● Action item
Please edit the rows below by changing every "lunedì" to "martedì", keeping all other text the same. Return only their text and leave out the pictures.

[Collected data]
↓↓↓

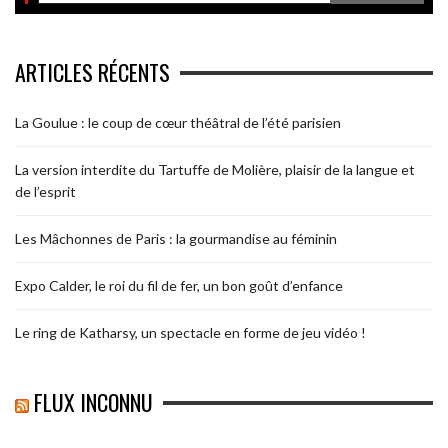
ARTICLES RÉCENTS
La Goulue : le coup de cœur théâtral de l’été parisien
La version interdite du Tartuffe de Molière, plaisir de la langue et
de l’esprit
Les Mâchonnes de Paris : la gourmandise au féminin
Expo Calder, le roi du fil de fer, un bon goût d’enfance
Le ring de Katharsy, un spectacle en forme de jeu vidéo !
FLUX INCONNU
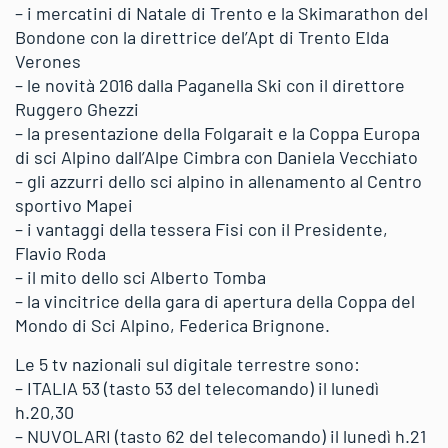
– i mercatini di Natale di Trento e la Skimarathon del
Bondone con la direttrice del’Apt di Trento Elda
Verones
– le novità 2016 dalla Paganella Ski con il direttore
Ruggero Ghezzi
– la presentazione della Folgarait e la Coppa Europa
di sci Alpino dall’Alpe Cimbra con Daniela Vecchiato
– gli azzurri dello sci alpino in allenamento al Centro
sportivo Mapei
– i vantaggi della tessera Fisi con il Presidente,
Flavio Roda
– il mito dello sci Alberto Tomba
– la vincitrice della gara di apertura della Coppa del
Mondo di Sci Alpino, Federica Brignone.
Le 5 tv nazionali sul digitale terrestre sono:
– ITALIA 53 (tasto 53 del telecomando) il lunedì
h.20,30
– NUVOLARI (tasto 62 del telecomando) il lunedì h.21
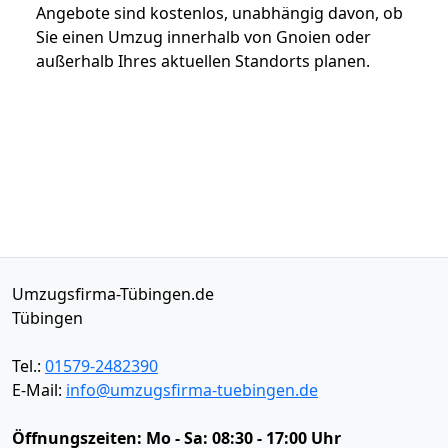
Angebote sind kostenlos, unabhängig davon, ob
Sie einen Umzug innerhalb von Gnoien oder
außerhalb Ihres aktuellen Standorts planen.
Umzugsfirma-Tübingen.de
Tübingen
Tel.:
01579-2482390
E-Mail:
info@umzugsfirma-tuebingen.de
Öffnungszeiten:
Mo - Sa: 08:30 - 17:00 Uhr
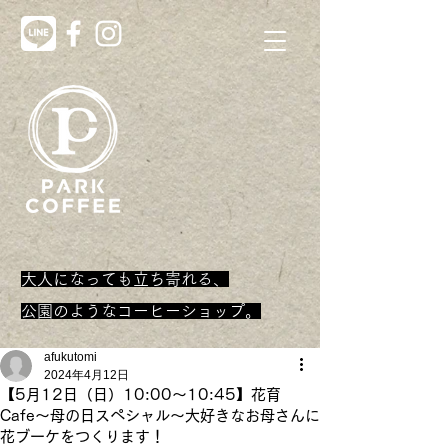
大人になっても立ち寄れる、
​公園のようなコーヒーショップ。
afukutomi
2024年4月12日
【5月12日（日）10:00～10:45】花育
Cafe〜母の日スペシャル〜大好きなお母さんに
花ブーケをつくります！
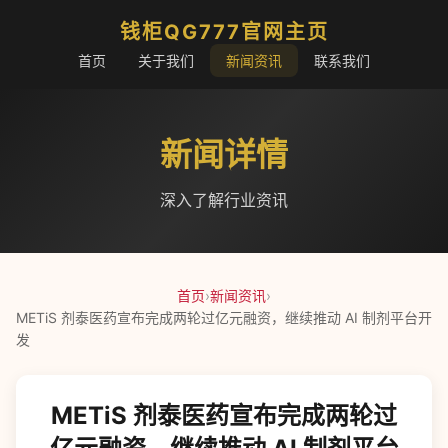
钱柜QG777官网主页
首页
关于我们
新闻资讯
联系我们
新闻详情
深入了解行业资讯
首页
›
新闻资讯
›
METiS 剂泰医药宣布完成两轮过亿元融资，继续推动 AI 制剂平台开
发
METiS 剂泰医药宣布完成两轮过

↑↑↑

● Completed exercise
ARTICLES RÉCENTS
La Goulue : le coup de cœur théâtral de l’été parisien
La version interdite du Tartuffe de Molière, plaisir de la langue et
de l’esprit
Les Mâchonnes de Paris : la gourmandise au féminin
Expo Calder, le roi du fil de fer, un bon goût d’enfance
Le ring de Katharsy, un spectacle en forme de jeu vidéo !
FLUX INCONNU
– i mercatini di Natale di Trento e la Skimarathon del
Bondone con la direttrice del’Apt di Trento Elda
Verones
– le novità 2016 dalla Paganella Ski con il direttore
Ruggero Ghezzi
– la presentazione della Folgarait e la Coppa Europa
di sci Alpino dall’Alpe Cimbra con Daniela Vecchiato
– gli azzurri dello sci alpino in allenamento al Centro
sportivo Mapei
– i vantaggi della tessera Fisi con il Presidente,
Flavio Roda
– il mito dello sci Alberto Tomba
– la vincitrice della gara di apertura della Coppa del
Mondo di Sci Alpino, Federica Brignone.
Le 5 tv nazionali sul digitale terrestre sono:
– ITALIA 53 (tasto 53 del telecomando) il martedì
h.20,30
– NUVOLARI (tasto 62 del telecomando) il martedì h.21
Angebote sind kostenlos, unabhängig davon, ob
Sie einen Umzug innerhalb von Gnoien oder
außerhalb Ihres aktuellen Standorts planen.
Umzugsfirma-Tübingen.de
Tübingen
Tel.:
01579-2482390
E-Mail:
info@umzugsfirma-tuebingen.de
Öffnungszeiten:
Mo - Sa: 08:30 - 17:00 Uhr
大人になっても立ち寄れる、
​公園のようなコーヒーショップ。
afukutomi
2024年4月12日
【5月12日（日）10:00～10:45】花育
Cafe〜母の日スペシャル〜大好きなお母さんに
花ブーケをつくります！
钱柜QG777官网主页
首页
关于我们
新闻资讯
联系我们
新闻详情
深入了解行业资讯
首页
›
新闻资讯
›
METiS 剂泰医药宣布完成两轮过亿元融资，继续推动 AI 制剂平台开
发
METiS 剂泰医药宣布完成两轮过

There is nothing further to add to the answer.